In today's lingo, we would call Balaam totally materialistic. Everything was based on what he could see, feel, hear, smell, and taste. He could not understand beyond that.
He was involved in spiritism, with augury, enchanting, and such, but there is nothing spiritual about him. He had no depth. And this made him thoroughly evil. He bore a nice façade that made him look spiritual, but in reality, there was nothing there. The donkey was more truly spiritual than he was!

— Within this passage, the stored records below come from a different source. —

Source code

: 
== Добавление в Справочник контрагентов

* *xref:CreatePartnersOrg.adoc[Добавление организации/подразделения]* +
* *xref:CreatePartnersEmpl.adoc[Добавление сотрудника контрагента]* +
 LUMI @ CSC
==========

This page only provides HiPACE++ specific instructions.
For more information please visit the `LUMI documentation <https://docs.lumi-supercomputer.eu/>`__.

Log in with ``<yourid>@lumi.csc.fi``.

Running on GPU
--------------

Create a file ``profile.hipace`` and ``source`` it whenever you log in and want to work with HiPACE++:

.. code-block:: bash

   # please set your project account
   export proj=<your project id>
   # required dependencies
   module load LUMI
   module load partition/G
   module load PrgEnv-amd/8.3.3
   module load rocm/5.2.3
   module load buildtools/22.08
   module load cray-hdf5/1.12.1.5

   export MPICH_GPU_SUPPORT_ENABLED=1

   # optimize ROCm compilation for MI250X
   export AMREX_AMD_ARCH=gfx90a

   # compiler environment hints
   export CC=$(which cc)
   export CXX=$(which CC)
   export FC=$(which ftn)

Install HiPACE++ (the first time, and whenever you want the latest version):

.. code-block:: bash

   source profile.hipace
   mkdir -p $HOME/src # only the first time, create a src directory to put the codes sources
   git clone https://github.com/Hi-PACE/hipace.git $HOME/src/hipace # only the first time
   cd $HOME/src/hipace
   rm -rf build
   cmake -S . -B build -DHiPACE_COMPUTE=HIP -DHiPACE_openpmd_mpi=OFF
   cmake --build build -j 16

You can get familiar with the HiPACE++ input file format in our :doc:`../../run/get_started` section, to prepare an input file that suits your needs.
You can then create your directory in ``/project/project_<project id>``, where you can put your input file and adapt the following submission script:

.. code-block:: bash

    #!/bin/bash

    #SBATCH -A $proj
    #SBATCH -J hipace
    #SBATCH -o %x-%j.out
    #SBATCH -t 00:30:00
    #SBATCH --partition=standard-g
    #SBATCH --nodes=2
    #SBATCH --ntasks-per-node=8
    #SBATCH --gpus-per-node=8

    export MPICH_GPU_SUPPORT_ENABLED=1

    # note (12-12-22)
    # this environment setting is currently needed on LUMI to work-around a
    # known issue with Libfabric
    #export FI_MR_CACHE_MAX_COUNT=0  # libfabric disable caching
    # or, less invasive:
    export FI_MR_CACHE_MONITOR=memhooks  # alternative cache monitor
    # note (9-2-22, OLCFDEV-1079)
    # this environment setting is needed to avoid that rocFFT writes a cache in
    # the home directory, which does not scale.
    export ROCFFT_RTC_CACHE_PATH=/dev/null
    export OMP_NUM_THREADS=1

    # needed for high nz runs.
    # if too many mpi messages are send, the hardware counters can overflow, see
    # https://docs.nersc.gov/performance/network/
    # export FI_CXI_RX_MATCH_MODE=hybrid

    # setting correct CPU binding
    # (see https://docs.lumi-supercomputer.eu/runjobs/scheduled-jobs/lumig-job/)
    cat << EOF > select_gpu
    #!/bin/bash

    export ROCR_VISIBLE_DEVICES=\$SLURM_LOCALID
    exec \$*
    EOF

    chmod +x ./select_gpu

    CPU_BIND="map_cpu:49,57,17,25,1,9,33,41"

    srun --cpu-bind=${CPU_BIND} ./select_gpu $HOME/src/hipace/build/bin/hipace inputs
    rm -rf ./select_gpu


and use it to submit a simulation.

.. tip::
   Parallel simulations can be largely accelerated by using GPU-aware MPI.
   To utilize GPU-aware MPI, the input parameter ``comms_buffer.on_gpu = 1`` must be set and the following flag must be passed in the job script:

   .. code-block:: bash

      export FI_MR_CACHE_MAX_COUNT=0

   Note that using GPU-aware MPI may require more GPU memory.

He may have had some spiritual knowledge, but it did not work in him properly because he never put it into practice. He may have known about Israel, about Abraham, Isaac, and Jacob, perhaps even of some of God's instructions to Israel. He certainly knew God was, in all His power and sovereignty, working for them. But none of this knowledge that he may have had did him any good. He even talked to God, and God talked back to him! God was doing all these things in his life, and he was thoroughly blind to all of it.
The incredible thing here is that Balaam acted as if these things happened to him every day. But they did not! These were once-in-a-lifetime events, but he was so self-centered that he shrugged them off, ignoring them as if they did not matter. Here was the great sovereign God saying, "Wake up, Balaam! I'm here! Can't you see Me? Can't you see Me working?" But Balaam is blind to the true reality of Him. The "seer" can see nothing because he is so stuck on the here and now, on what he has in his hand and in his pocket.